◆ Aim of the exercise
Answer these from the matsutake passage:
1. What dish did the writer make with the first few matsutake from the early patch?
2. To what have people compared the matsutake's aroma?
3. How did the first cook to prepare the mushroom for the staff cook and serve it?

◆ Given passage

Matsutake, just like other expensive, often rare ingredients, (cliché examples being foie gras, truffles, caviar, etc) can be confusing. We assume an amazing experience with the price tag.
But, If you serve them to someone who was blindfolded and who had no idea what they were, or the history surrounding them, you might get reactions like: "that tastes greasy" (foie) "that tastes like a mushroom" (truffles) or "that tastes fishy" (caviar). Matsutake are different. but I didn't understand how much until recently.
I'd been waiting, planning all year for the 2018 matsies to come to Minnesota, checking my foraging journal and cross-referencing the fruiting patterns of other species to get a timeline-each year is different.
When they finally started to show, I grabbed a few from the early patch and made something I've been meaning to try for years: matsutake gohan using rice from Milwaukee.
It was great, absolutely something I'd put in the roster of dishes to make every year. But, I wanted more. I was expecting their flavor to be more pure and forward. I wanted people to taste what I smell when I pull them out of the ground, cut a stem and breathe in their scent, which is so hard to convey.
I've been cooking with Pacific Northwest matsutake for years-long before I picked them in the Midwest. The flavor of is hard to desrcibe and I always noticed it dwindled the longer they were kept in the cooler, just like truffles.
But, when I cut the stem off of my first freshly picked one and put it to my nose, the smell was even stronger than the ones I'd worked with that were purchased, it's that aggressive aroma that people have compared to red hots or cinnamon. I like to think it's more essence of pine, but the cinnamon can be there too sometimes.
Taking notes from Faviken, and Japan
With a couple fresh matsutake in my fridge, I remembered one of my books had a section on tasting them: Faviken. I gave it a second read before I got to work. Just like me, Magnus was accustomed to other mushrooms in the area, but was introduced to matsutake by a talented local hunter.
His tasting notes were vivid, and it felt like I was in the room with him and the other cooks. It's one of those reads you need to look at a couple times to really pick out the fine details that slip through at first.
Between the lines, what stuck out to me was that the first cook to prepare the mushroom for the staff cooked it whole and served it medium-rare (a technique that could be applied to porcini too).

◆ Extracted records
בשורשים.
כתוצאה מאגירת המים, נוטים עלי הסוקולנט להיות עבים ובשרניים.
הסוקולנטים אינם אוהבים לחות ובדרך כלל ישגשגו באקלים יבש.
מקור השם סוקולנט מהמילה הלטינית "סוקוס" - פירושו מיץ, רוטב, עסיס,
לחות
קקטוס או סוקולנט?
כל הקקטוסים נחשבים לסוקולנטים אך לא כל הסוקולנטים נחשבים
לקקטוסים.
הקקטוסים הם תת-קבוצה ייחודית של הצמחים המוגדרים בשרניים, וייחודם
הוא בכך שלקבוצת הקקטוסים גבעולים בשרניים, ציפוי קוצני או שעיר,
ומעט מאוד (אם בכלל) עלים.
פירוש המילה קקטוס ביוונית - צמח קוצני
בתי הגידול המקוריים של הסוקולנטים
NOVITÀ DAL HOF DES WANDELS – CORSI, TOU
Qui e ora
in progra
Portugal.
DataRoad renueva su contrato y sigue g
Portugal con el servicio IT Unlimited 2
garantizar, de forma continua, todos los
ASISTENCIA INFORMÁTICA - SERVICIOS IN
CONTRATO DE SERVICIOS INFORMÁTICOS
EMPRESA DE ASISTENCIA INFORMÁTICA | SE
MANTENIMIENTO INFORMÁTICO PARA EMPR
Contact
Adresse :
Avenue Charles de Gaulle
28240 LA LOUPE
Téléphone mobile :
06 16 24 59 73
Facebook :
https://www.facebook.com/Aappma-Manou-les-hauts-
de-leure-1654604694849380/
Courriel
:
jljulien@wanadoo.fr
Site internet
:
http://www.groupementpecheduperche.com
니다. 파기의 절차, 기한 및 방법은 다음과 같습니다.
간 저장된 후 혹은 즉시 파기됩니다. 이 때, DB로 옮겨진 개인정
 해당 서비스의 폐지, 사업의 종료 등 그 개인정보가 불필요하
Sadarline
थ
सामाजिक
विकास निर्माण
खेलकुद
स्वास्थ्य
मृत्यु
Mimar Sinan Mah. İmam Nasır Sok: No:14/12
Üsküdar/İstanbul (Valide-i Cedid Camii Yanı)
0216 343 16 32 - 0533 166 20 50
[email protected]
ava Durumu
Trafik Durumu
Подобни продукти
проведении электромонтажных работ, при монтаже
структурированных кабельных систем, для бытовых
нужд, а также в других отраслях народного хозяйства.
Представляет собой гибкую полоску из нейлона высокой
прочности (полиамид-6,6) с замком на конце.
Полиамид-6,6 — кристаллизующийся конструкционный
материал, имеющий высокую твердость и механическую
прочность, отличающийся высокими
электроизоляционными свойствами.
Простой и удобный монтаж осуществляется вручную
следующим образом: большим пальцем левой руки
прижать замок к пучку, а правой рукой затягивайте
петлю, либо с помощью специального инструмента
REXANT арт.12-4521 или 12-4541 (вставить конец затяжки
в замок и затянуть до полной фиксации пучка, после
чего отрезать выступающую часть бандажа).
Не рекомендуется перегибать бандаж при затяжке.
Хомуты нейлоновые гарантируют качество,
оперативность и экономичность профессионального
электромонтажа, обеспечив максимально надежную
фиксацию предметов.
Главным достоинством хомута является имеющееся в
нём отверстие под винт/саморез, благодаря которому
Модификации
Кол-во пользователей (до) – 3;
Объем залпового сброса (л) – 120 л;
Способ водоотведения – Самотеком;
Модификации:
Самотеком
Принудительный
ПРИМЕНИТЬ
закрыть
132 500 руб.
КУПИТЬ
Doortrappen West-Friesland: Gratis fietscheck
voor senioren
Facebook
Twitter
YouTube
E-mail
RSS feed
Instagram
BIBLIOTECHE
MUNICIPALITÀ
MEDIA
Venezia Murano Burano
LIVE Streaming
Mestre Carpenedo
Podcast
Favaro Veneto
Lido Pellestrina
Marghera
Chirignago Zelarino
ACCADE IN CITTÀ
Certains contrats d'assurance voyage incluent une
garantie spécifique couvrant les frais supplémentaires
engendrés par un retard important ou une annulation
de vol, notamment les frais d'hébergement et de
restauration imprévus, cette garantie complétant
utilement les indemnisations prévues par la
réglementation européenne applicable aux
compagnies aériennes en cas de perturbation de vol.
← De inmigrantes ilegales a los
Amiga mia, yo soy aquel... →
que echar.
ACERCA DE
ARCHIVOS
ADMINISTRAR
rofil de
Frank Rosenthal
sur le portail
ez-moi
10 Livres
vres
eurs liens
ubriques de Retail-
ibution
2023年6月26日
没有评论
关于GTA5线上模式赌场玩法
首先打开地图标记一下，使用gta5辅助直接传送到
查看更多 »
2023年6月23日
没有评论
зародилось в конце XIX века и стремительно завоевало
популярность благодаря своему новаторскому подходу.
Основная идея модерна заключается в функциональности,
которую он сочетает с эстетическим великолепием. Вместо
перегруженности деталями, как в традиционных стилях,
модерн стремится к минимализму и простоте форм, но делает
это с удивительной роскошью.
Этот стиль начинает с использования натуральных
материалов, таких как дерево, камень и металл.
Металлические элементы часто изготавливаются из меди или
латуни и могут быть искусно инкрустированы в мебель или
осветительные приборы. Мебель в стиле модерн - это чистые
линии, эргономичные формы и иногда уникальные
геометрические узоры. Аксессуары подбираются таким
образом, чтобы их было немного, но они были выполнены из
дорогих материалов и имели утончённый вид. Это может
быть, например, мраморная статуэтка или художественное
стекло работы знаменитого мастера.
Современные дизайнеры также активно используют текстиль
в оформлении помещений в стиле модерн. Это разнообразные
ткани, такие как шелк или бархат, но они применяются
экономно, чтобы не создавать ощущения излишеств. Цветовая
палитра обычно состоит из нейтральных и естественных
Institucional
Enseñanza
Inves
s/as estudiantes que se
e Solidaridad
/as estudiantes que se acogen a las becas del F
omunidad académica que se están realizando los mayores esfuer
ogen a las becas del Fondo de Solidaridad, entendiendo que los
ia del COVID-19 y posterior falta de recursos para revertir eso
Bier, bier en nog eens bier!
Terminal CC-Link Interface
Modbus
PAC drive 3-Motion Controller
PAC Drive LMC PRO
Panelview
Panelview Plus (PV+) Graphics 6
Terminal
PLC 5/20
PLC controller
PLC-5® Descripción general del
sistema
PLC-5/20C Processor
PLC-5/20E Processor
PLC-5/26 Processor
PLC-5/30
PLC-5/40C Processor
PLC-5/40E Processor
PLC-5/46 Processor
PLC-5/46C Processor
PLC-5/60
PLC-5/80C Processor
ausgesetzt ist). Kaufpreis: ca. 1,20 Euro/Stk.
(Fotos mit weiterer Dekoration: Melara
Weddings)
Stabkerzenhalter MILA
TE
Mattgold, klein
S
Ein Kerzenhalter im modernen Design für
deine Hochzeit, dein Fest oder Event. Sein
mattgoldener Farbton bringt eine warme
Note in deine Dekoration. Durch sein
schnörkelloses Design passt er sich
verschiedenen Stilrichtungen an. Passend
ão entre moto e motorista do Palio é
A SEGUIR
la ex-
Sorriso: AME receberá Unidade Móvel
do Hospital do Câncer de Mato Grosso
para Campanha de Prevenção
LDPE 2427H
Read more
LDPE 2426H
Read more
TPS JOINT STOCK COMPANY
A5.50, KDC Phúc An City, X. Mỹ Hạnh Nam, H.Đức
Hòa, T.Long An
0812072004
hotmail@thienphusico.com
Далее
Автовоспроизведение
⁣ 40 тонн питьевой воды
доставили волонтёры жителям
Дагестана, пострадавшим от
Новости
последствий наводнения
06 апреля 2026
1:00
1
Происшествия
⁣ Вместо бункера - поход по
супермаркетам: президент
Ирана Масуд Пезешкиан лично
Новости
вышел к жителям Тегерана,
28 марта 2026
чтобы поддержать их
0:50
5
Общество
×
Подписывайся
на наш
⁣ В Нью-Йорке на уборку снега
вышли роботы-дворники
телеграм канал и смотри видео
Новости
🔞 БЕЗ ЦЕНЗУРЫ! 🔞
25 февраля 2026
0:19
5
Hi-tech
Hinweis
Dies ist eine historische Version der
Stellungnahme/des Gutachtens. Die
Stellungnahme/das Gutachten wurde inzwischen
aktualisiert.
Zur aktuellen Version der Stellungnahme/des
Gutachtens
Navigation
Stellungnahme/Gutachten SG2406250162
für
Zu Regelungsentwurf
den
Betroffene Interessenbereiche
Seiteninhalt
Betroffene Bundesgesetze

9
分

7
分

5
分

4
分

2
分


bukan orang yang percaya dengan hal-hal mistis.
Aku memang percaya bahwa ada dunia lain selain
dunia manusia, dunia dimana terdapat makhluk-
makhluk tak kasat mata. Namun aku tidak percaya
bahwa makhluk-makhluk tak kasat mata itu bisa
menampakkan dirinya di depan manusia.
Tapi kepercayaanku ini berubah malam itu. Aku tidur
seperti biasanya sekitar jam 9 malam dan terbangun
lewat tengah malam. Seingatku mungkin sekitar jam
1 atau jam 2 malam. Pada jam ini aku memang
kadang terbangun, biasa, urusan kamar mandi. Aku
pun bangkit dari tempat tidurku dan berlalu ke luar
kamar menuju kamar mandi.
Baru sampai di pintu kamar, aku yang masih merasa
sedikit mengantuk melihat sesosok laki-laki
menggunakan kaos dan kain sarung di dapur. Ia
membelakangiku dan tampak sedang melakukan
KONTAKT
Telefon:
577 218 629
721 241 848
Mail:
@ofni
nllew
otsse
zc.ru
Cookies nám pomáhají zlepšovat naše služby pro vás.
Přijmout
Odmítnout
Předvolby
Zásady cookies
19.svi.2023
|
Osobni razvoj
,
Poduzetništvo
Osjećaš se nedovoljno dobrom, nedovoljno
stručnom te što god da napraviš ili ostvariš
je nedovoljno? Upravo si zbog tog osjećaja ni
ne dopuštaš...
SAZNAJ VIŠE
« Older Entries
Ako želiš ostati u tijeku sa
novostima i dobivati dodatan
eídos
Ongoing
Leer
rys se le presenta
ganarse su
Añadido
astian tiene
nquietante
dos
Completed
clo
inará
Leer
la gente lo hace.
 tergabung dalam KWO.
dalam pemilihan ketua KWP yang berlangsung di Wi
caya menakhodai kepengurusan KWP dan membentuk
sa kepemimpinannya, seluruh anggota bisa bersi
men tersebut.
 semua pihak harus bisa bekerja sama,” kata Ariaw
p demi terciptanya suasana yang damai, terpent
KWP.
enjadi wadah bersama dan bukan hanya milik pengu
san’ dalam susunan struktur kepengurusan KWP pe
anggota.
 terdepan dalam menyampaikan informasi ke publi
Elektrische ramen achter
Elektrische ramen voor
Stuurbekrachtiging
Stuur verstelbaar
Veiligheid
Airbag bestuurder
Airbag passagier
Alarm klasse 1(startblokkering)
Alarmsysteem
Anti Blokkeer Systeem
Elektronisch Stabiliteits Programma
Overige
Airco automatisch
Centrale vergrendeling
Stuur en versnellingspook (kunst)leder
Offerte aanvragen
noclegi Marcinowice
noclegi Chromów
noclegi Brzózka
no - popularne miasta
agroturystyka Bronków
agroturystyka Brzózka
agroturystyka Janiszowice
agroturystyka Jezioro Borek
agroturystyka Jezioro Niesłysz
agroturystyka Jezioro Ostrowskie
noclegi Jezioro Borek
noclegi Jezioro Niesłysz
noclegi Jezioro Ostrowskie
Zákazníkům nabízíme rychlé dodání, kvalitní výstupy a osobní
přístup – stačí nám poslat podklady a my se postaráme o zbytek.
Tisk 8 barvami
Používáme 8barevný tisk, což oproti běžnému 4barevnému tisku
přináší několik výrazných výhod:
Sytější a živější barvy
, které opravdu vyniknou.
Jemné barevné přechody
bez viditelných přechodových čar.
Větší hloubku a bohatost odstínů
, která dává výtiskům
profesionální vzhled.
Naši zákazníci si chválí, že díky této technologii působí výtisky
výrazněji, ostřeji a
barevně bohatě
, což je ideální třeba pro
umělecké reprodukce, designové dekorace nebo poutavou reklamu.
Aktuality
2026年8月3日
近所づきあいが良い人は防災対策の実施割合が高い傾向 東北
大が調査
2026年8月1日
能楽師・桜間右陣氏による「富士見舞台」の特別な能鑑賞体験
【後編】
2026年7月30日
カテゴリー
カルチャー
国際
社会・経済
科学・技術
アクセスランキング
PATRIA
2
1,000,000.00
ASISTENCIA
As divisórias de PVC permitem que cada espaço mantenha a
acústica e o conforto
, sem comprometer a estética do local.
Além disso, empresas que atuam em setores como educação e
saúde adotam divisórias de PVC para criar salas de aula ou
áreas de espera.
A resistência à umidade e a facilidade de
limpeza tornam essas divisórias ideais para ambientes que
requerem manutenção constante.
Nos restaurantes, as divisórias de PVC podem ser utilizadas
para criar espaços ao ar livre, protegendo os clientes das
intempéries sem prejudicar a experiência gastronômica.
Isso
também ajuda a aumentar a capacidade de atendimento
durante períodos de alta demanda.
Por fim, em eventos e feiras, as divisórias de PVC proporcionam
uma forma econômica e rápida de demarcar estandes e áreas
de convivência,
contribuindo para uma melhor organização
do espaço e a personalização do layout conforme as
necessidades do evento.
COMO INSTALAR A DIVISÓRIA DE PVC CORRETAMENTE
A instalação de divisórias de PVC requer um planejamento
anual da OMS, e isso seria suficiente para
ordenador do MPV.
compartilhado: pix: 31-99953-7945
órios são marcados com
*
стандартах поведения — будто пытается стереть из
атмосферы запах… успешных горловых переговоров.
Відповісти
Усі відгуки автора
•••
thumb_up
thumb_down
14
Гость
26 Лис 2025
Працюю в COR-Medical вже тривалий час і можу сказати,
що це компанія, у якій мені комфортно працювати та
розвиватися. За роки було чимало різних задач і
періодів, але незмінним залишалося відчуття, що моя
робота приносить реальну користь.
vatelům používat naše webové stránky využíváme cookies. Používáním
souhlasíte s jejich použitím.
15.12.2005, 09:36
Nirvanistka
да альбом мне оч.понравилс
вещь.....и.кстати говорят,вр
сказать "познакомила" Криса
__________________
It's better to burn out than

◆ Output below
1. Matsutake gohan using rice from Milwaukee.
2. Red hots or cinnamon.
3. The cook cooked it whole and served it medium-rare.